NASA sees heavy rains in Tropical Storm Bingiza, possibly headed for second landfallFebruary 17th, 2011 in Earth / Earth Sciences
NASA's TRMM satellite saw moderate to heavy rainfall, falling at a rate of over 2 inches/50 mm per hour (in red) in a small area near Bingiza's center of circulation on Feb. 16, 2011. Credit: SSAI/NASA, Hal Pierce
NASA satellite data indicates that Bingiza is still maintaining tropical storm intensity and carrying heavy rainfall over the Mozambique Channel as it prepares for its second landfall in Madagascar.
Deadly Tropical Cyclone Bingiza, which crossed over northern Madagascar three days ago, has continued to affect Madagascar while moving along Madagascar's west coast. Bingiza had weakened from a powerful category 3 tropical cyclone with sustained winds of 100 kts (~115 mph/185 kmh) to tropical storm force winds of about 35 kts (~40 mph/65 kmh) when the Tropical Rainfall Measuring Mission (TRMM) satellite passed almost directly overhead on February 16, 2011 at 1911 UTC (2:11 p.m. EST).

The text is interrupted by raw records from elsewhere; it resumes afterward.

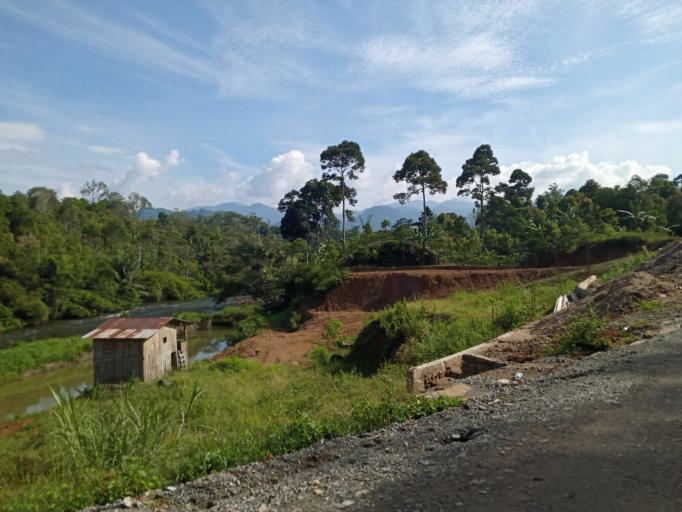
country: ID
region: Jambi
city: Sungai Penuh
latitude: -2.1461
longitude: 101.5684
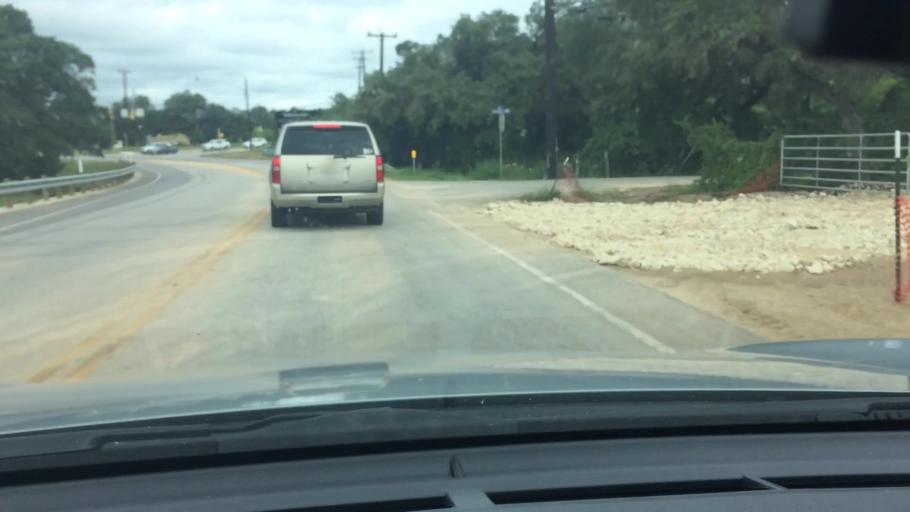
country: US
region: Texas
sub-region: Comal County
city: Garden Ridge
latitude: 29.6395
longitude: -98.3776
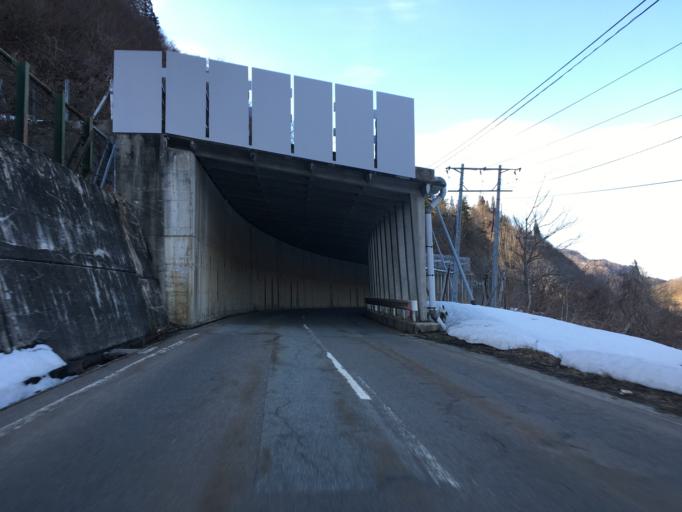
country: JP
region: Yamagata
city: Nagai
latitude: 37.9538
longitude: 139.9167
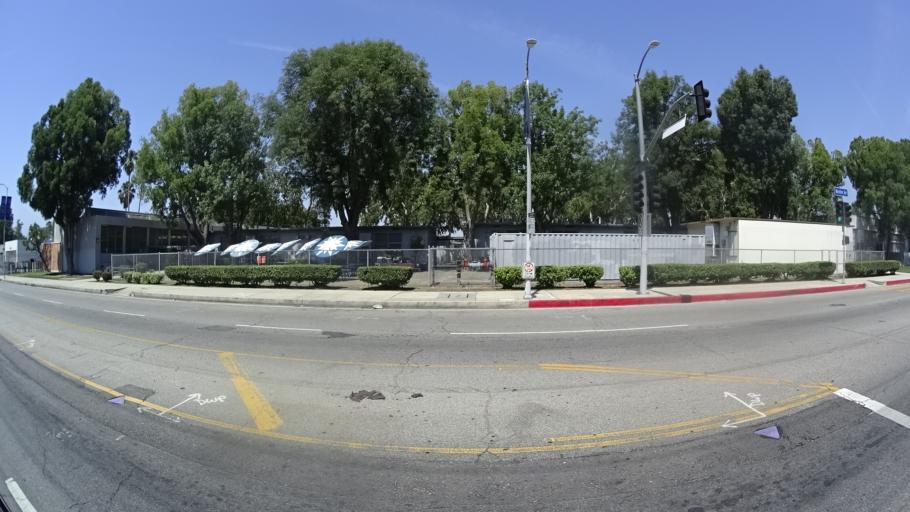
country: US
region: California
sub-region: Los Angeles County
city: Van Nuys
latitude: 34.2064
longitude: -118.4574
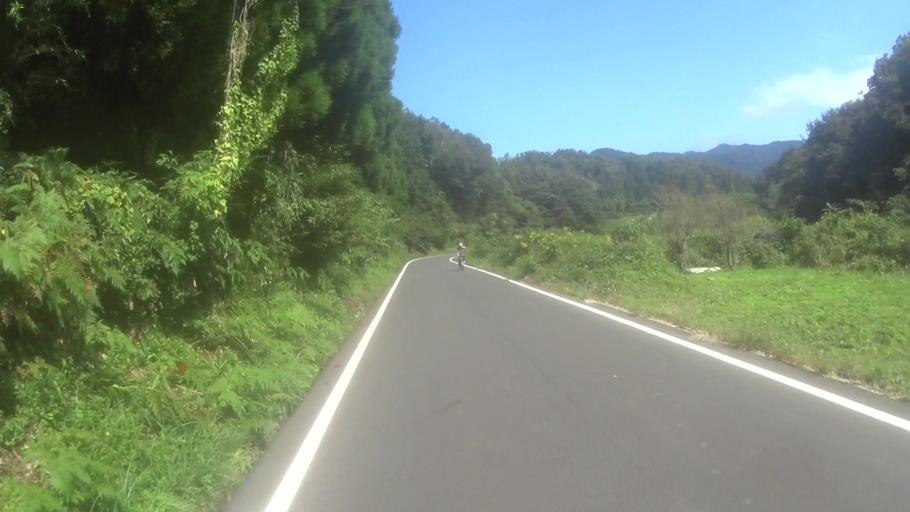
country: JP
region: Kyoto
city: Miyazu
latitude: 35.6116
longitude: 135.1177
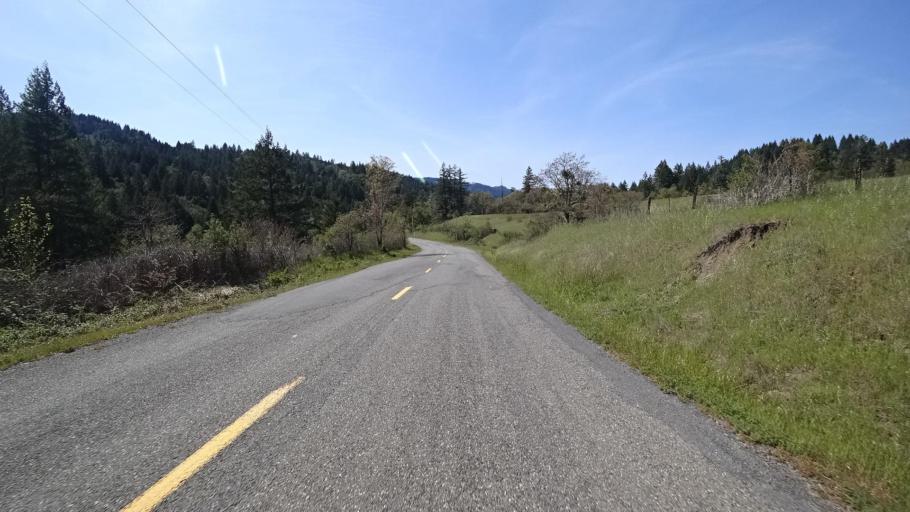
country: US
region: California
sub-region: Humboldt County
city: Redway
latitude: 40.3406
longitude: -123.7035
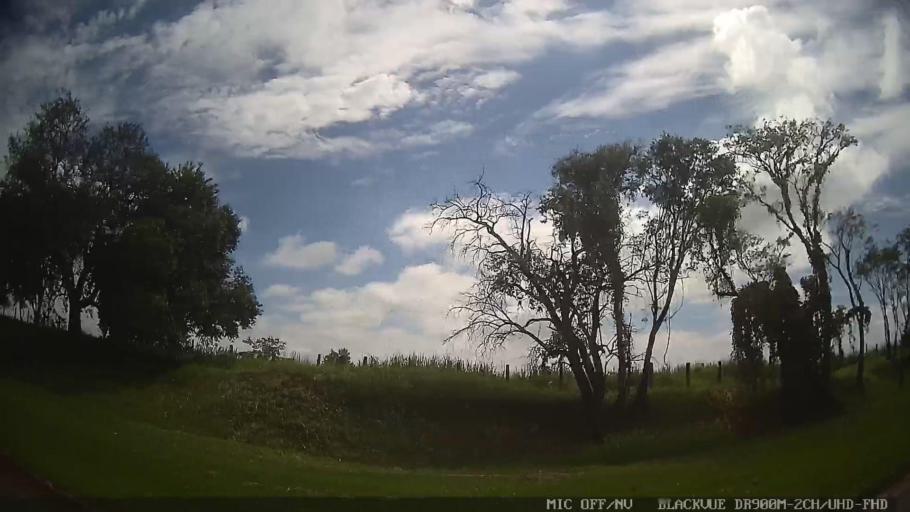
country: BR
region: Sao Paulo
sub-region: Tiete
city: Tiete
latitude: -23.0994
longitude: -47.7737
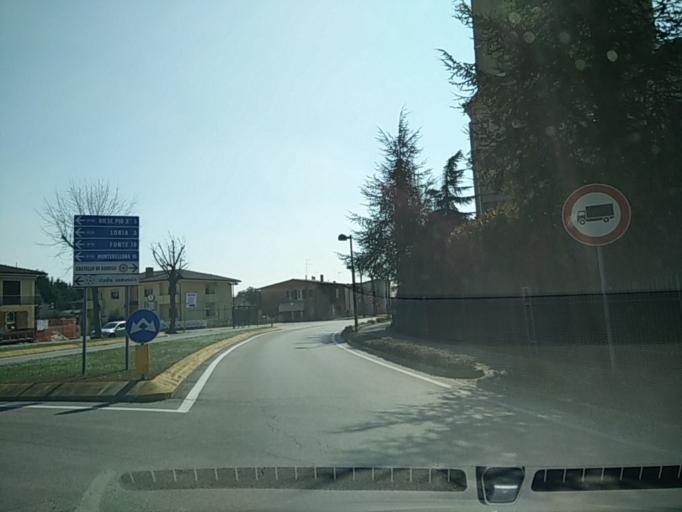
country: IT
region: Veneto
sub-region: Provincia di Treviso
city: Castello di Godego
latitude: 45.6964
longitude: 11.8757
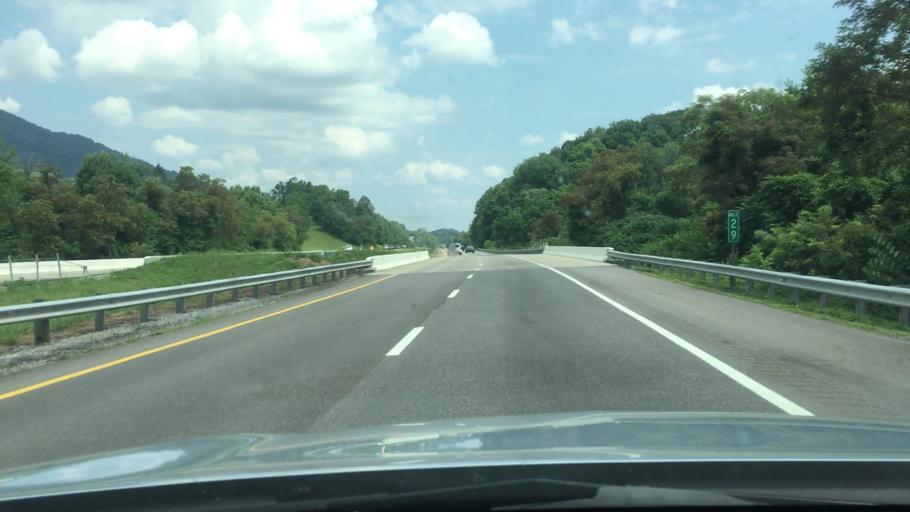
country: US
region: Tennessee
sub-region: Unicoi County
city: Unicoi
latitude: 36.2408
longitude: -82.3271
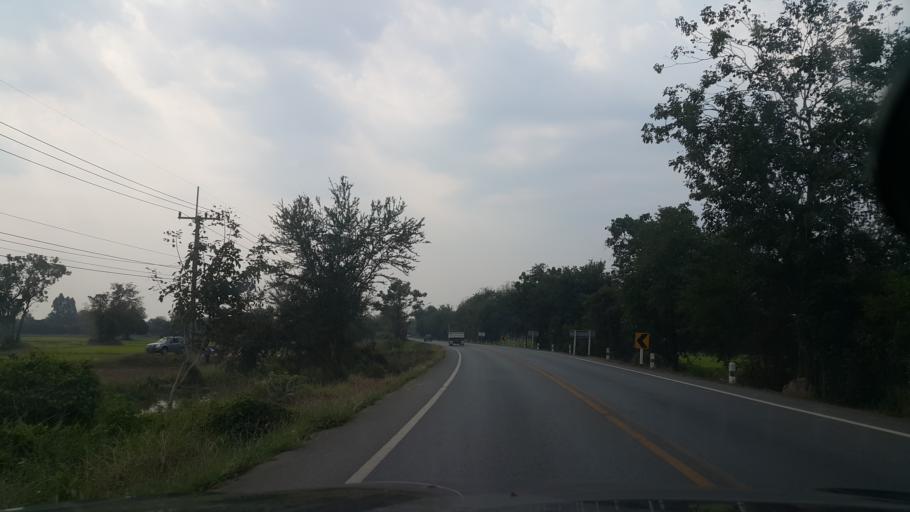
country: TH
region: Sukhothai
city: Si Samrong
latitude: 17.1133
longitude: 99.8896
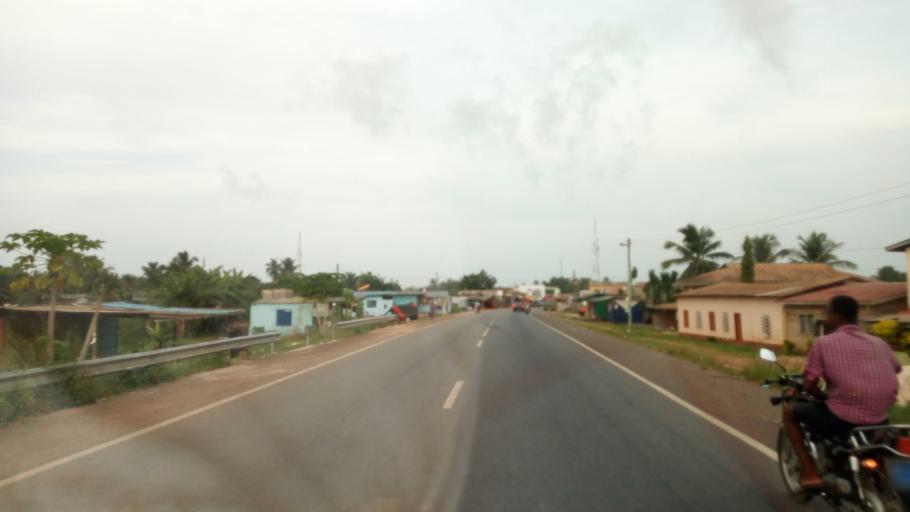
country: GH
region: Volta
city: Keta
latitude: 6.0754
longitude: 1.0401
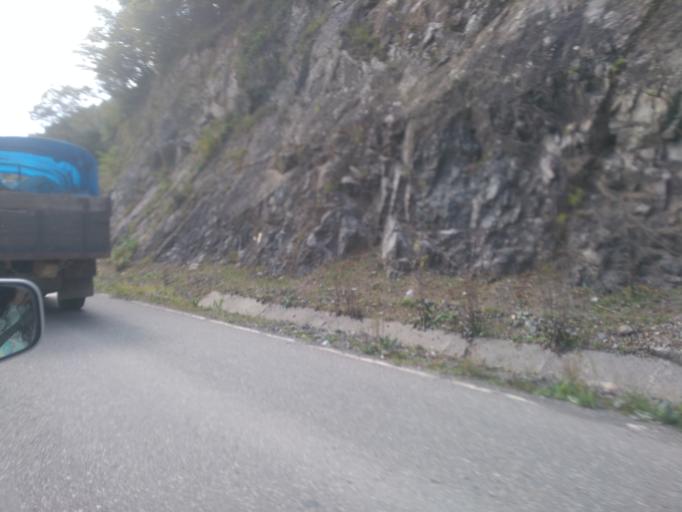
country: TR
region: Artvin
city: Muratli
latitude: 41.5528
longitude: 41.8021
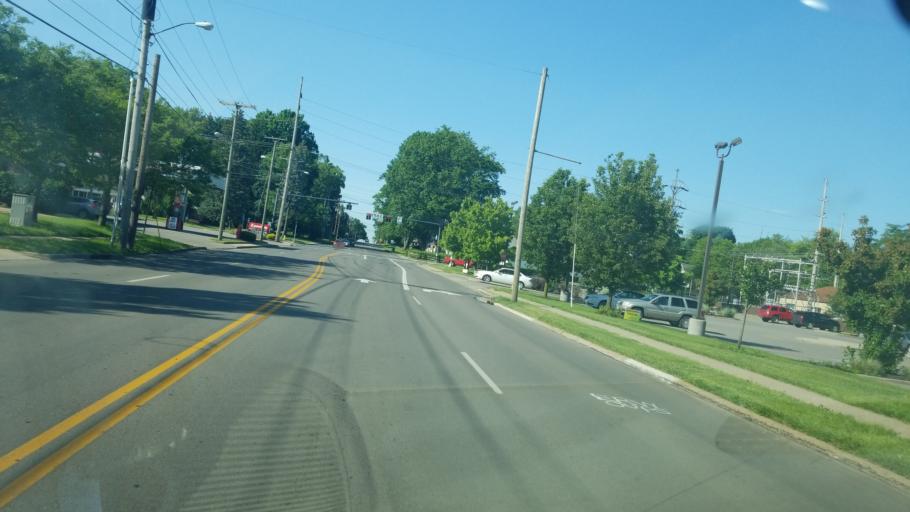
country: US
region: Ohio
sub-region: Wayne County
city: Wooster
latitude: 40.8236
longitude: -81.9340
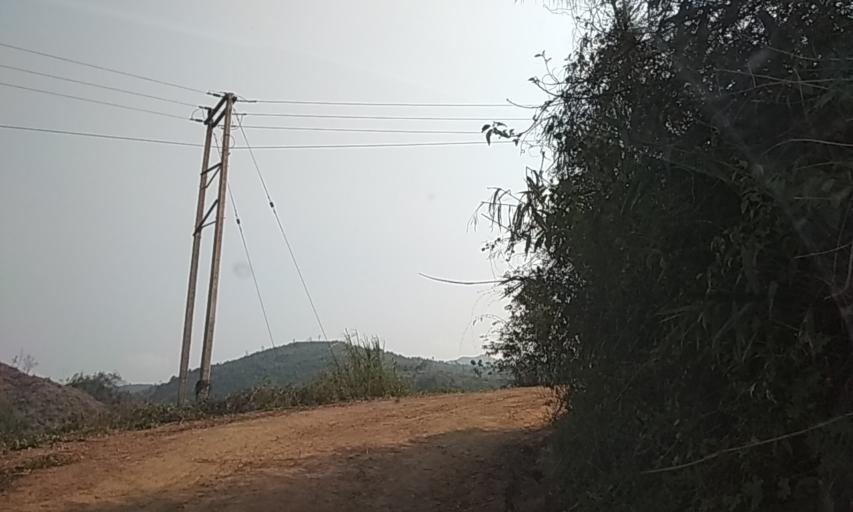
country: LA
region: Louangphabang
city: Louangphabang
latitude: 20.0419
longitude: 101.8355
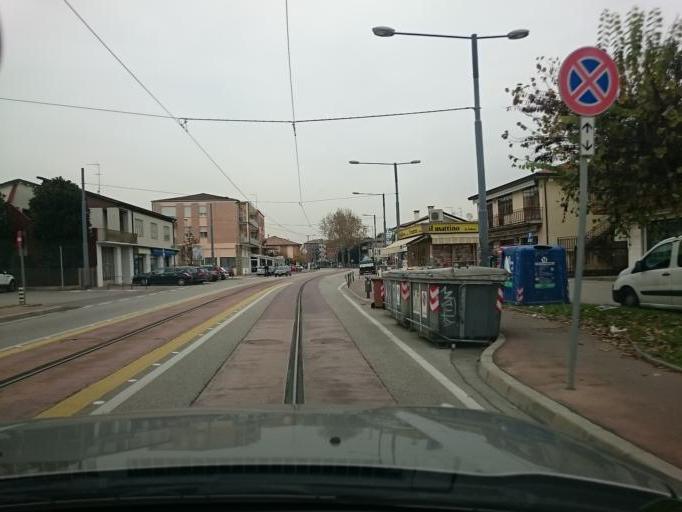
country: IT
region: Veneto
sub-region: Provincia di Padova
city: Mandriola-Sant'Agostino
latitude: 45.3747
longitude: 11.8706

TRMM data was used to create an image of Bingiza's rainfall. The analysis used TRMM's Microwave Imager (TMI) and Precipitation Radar (PR) data. At that time, Bingiza was approaching Madagascar from the Mozambique Channel with additional moderate to heavy rainfall (over 2 inches/50 mm per hour). Extremely heavy rainfall was revealed to be located in a small area near Bingiza's center of circulation.
On February 17 at 0900 UTC (4 a.m. EST), Bingiza's maximum sustained winds were near 40 knots (46 mph/74 kmh) with higher gusts. It was about 220 nautical miles west-southwest of Antananarivo, Madagascar, near 21.0 South and 43.7 East. Bingiza was moving south at 7 knots (8 mph/13 kmh).
Multispectral satellite imagery showed that Bingiza still has strong bands of thunderstorms wrapping around it from the northwest into the southeast quadrant. The low-level center of circulation is partially exposed to outside winds, however. Exposure to outside winds leaves the storm vulnerable for weakening.
A low to mid-level ridge (elongated area of high pressure) located to the northeast of Bingiza is what's guiding it southward, and then it is forecast to track along the ridge and move southeastward in the next day taking it near or over land. Some models show that the storm may meander and remain over water while others take it inland. Whether it stays near the coast or moves inland, Bingiza is still forecast to weaken and is expected to dissipate by the weekend.